[Trecho do texto]

Para se inspirar mais um pouco, uma conversa com a arquiteta e urbanista Joice Berth e a história das mulheres de meia-idade do Complexo da Maré que estão usando a dança para ressignificar suas vidas.
Enquanto isso em Berlim….
Segunda-feira foi feriado e estava um calorão. Quem já veio pra cá sabe muito bem que dia de calor é dia de ir pro lago, o que eu acho um ato democrático. Eu que amo a água, mas não sei nadar, acabo sempre fugindo da programação. Mas na segunda-feira quando me dei conta, lá estava eu com bolsa, canga e maiô (porque eu ainda não estou pronta para me jogar na cultura FKK) pegando o trem para ir curtir um.

[/Trecho do texto]
[Extrato dos registros]

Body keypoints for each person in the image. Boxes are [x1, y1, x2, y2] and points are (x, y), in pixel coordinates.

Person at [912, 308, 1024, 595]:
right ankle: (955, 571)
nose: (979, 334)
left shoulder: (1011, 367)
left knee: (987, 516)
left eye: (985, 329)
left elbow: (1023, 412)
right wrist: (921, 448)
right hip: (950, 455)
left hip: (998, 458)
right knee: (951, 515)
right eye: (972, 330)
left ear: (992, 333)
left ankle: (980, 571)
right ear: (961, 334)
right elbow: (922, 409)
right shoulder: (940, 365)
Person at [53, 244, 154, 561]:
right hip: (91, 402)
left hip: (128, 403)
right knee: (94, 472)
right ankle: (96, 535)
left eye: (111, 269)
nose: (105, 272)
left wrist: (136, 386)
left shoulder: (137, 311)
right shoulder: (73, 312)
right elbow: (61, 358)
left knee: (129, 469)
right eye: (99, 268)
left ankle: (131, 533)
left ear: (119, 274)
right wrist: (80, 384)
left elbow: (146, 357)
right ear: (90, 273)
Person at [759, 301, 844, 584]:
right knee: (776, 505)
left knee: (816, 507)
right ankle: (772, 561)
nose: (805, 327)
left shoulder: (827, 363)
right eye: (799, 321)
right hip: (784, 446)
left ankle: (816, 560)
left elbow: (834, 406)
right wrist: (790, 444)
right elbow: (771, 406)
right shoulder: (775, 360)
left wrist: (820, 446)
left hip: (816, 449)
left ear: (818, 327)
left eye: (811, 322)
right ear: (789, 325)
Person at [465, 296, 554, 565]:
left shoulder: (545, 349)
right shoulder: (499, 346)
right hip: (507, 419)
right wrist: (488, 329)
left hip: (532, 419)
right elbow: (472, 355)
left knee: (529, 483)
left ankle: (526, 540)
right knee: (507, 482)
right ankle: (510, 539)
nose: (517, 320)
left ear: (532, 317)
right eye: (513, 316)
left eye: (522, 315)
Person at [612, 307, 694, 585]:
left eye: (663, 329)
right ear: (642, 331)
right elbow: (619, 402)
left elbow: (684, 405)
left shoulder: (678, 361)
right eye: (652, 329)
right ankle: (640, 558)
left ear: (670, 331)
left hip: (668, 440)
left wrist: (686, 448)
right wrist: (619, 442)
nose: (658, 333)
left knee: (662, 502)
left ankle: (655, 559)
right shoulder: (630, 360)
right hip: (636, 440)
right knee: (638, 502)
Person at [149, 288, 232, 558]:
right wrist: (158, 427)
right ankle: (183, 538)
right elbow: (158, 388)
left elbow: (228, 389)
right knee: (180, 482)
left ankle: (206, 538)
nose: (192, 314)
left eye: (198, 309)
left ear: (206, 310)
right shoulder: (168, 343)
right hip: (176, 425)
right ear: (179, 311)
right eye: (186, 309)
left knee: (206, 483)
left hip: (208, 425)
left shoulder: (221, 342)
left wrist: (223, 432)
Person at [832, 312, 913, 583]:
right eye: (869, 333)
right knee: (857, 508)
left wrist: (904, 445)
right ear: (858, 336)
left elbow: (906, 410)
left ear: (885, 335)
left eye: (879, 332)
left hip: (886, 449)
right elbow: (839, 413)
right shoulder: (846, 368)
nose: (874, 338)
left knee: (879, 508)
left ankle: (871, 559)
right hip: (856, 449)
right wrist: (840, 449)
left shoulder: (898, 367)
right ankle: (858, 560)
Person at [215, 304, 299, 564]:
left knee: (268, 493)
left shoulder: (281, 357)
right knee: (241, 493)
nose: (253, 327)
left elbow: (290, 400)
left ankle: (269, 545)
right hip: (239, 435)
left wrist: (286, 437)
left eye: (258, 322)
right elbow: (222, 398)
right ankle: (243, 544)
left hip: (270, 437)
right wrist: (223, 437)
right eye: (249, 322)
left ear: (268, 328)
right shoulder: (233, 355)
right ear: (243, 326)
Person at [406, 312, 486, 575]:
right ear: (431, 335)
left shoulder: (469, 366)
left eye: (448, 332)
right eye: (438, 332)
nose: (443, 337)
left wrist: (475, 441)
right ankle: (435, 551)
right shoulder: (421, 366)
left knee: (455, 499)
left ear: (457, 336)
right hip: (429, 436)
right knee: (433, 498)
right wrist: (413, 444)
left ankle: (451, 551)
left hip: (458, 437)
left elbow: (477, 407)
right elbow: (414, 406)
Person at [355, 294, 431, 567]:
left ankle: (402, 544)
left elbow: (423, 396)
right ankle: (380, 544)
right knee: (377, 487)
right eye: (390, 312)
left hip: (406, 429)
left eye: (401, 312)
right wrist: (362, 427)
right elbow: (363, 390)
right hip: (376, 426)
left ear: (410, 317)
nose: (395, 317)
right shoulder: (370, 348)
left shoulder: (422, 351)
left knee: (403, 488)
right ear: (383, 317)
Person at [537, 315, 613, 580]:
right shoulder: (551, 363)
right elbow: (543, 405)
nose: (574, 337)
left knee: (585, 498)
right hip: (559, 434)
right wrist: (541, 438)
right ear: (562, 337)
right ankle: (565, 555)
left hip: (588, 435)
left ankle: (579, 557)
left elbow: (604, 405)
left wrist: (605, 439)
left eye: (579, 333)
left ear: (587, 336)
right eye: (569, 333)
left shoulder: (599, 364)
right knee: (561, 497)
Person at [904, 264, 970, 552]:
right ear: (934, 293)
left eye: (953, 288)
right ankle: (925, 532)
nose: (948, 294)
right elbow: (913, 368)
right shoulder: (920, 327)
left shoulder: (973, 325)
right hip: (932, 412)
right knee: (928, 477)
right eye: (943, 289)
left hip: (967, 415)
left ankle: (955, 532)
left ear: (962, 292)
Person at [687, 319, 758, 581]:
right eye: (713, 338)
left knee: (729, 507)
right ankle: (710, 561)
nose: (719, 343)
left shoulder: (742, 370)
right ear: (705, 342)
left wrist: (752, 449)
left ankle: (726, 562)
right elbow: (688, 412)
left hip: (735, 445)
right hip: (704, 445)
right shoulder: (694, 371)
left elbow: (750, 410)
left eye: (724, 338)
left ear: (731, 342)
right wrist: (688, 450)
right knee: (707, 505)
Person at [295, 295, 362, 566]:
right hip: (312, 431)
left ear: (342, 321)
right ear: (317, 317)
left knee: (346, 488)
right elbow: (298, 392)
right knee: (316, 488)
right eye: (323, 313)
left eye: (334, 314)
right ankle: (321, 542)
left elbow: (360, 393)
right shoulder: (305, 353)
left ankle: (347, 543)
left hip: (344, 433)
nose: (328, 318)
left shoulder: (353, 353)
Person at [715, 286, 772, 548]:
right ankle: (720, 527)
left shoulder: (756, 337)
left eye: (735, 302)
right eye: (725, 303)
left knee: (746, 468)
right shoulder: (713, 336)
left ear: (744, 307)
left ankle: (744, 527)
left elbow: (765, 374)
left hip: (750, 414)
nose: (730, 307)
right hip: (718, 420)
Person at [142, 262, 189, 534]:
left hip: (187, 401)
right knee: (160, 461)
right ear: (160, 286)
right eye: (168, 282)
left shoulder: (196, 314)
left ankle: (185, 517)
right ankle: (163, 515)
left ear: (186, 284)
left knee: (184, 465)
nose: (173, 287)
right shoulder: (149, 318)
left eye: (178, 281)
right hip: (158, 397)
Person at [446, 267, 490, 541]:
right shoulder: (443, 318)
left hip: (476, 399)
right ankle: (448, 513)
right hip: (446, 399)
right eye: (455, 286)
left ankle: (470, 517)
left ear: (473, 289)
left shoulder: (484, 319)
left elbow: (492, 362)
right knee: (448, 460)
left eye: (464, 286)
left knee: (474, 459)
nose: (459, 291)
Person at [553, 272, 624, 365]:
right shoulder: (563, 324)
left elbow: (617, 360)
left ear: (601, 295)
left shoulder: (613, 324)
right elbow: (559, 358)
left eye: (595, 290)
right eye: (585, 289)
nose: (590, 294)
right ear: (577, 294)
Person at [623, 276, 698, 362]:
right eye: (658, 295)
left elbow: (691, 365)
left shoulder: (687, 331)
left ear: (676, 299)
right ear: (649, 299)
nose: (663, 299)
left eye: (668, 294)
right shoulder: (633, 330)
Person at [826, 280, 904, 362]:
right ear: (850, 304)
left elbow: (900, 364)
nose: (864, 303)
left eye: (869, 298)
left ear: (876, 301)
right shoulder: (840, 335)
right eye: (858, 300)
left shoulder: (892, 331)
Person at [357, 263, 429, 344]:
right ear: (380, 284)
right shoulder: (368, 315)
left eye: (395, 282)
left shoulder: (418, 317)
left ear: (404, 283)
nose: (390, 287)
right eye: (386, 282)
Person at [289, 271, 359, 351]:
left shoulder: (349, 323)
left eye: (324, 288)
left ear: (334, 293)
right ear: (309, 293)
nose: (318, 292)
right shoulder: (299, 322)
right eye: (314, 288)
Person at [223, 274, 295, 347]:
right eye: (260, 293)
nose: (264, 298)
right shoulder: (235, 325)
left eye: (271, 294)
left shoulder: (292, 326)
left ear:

[/Extrato dos registros]

### Tarefa
Transcreva na íntegra o trecho do texto lá de cima, palavra por palavra, sem mudar nada.

### Sua resposta
Para se inspirar mais um pouco, uma conversa com a arquiteta e urbanista Joice Berth e a história das mulheres de meia-idade do Complexo da Maré que estão usando a dança para ressignificar suas vidas.
Enquanto isso em Berlim….
Segunda-feira foi feriado e estava um calorão. Quem já veio pra cá sabe muito bem que dia de calor é dia de ir pro lago, o que eu acho um ato democrático. Eu que amo a água, mas não sei nadar, acabo sempre fugindo da programação. Mas na segunda-feira quando me dei conta, lá estava eu com bolsa, canga e maiô (porque eu ainda não estou pronta para me jogar na cultura FKK) pegando o trem para ir curtir um.